Wednesday, 10 September 2008

Don't Sweat The Small Stuff

Lest people think that my children are angels, I can state categorically that they are not. They are humans :) I realise that my posts here tend to focus on the positives and it is timely to provide some balance here. So, today I am going to write about those niggling things that they do that can get on one's nerves.

As you read, especially those who know my three sons well, you might think that, aiyah, what's the big deal. I agree it's no big deal. It's just that when it happens frequently, well, it does test your patience.

Son No 1 is a son that any mother can be proud of. But when it comes to time management, there's much to improve. He knows we are going out and we tell him repeatedly we are leaving at 10:45am, and at 10:45am, he's still not dressed. Or he has not brushed him teeth. Or, worse, he has to finish his mission, referring of course to some computer game that he is playing. We all know this bad habit of his and we have highlighted to him that it is not good to have people waiting for him. Sometimes, he tries. But at other times he is too dreamy, gets carried away by what he is doing, or simply overestimates the speed at which he can accomplish tasks like bathing. There's still much to work on.

With Son No 2, he has this bad habit of touching everything that he sees. We know babies learn by sensorial exploration but Son No 2 is 7 years old. Walking across the carpark, he would drag his forefinger along the dirty dusty cars, nonchalantly studying the trace that he leaves behind. In the bakery, he would feel the buns on display with his fingers. In the supermarket, he would poke at the fruits and fish. And how do you think this frazzled mom would react? I know his actions are probably not deliberate, to some extent, it's instinctive, but it's time he learns to have better control of his habits.

Some children are squealers, others are not. Son No 3 belongs to the former category. When he gets excited, like in a game of catching, he would squeal at the highest pitch possible at the top of his voice. This is not an age-related issue because in a similar situation, at the same age, Son No 2 would just be giggling and laughing while Son No 1 would just beam happily. Son No 3's squeals are not pleasing to the ear. And I do get annoyed. I can't help it.
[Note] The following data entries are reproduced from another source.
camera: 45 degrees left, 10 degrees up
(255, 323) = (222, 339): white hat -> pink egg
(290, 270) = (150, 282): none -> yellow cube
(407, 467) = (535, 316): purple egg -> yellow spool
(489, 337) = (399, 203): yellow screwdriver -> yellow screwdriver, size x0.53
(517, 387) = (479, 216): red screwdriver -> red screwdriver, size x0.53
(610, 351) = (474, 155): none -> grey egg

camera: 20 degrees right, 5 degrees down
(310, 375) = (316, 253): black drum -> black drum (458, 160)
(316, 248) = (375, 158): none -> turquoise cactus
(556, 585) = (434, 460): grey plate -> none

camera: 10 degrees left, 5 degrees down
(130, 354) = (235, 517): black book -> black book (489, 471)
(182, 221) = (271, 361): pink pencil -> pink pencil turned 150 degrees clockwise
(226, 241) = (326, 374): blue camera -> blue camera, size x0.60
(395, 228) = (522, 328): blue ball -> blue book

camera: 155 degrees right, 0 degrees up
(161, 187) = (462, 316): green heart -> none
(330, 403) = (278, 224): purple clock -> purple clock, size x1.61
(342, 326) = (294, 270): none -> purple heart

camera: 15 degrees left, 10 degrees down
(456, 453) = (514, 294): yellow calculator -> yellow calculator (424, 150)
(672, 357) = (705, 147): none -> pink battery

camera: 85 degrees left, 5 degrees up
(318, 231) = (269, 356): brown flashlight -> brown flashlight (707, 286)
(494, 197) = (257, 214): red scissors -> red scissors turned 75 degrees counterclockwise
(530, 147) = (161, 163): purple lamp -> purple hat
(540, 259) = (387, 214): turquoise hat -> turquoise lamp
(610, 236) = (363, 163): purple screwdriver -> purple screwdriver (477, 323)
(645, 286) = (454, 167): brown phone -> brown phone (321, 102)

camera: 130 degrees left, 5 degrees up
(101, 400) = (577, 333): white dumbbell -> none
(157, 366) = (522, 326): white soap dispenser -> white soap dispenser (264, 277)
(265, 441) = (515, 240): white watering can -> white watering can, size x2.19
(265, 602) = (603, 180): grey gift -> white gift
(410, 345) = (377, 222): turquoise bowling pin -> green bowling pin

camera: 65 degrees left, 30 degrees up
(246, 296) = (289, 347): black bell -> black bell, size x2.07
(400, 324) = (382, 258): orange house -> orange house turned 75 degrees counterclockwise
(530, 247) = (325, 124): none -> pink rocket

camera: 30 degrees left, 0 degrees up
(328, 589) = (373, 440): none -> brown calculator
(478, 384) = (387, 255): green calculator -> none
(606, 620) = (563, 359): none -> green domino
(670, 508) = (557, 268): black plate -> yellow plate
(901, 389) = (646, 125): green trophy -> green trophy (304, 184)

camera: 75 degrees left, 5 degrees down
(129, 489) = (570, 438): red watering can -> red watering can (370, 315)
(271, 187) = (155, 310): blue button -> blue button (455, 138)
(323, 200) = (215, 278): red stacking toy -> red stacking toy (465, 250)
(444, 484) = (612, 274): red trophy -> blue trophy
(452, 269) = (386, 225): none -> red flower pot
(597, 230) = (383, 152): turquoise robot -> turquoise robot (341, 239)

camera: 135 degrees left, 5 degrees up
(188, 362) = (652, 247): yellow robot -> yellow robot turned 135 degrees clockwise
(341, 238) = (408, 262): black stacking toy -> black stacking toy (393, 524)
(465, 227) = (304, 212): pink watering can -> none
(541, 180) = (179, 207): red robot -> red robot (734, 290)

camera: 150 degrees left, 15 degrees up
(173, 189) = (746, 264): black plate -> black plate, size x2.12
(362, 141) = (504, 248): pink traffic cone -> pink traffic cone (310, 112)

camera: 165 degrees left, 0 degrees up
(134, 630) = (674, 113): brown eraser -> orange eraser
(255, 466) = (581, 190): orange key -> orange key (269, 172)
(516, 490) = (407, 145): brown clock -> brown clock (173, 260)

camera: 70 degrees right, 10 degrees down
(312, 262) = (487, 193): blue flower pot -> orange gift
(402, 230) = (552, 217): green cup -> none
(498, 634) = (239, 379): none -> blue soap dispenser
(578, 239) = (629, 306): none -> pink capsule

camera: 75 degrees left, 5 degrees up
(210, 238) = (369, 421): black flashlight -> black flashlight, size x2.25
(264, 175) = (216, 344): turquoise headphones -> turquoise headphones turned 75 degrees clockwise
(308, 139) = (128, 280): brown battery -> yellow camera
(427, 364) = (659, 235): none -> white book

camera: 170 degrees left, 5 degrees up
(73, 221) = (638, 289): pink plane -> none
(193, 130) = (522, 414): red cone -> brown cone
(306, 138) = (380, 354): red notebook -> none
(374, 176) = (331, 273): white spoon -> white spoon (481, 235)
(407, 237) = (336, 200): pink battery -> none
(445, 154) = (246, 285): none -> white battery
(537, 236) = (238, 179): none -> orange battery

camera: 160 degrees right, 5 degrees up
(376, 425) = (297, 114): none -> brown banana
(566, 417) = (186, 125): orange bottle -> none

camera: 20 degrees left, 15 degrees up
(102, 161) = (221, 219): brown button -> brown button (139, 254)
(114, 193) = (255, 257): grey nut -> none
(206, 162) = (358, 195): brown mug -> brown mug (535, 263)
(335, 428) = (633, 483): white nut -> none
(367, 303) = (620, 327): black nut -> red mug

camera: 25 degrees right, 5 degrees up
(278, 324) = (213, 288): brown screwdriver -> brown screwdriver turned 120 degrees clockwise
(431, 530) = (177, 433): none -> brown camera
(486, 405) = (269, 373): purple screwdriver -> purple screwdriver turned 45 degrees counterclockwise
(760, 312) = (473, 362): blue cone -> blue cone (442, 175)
I know we are not supposed to sweat the small stuff (I have read the book) and I know what I have illustrated above is smaller than small, punier than puny. It's just that I am this imperfect human too. Nevertheless, I will try my best to "become more patient" (rule #13), "imagine the people in your life as tiny infants" (rule #27), "see the innocence" (rule #36), "breathe before you speak" (rule #55) and "count to ten" (rule #63).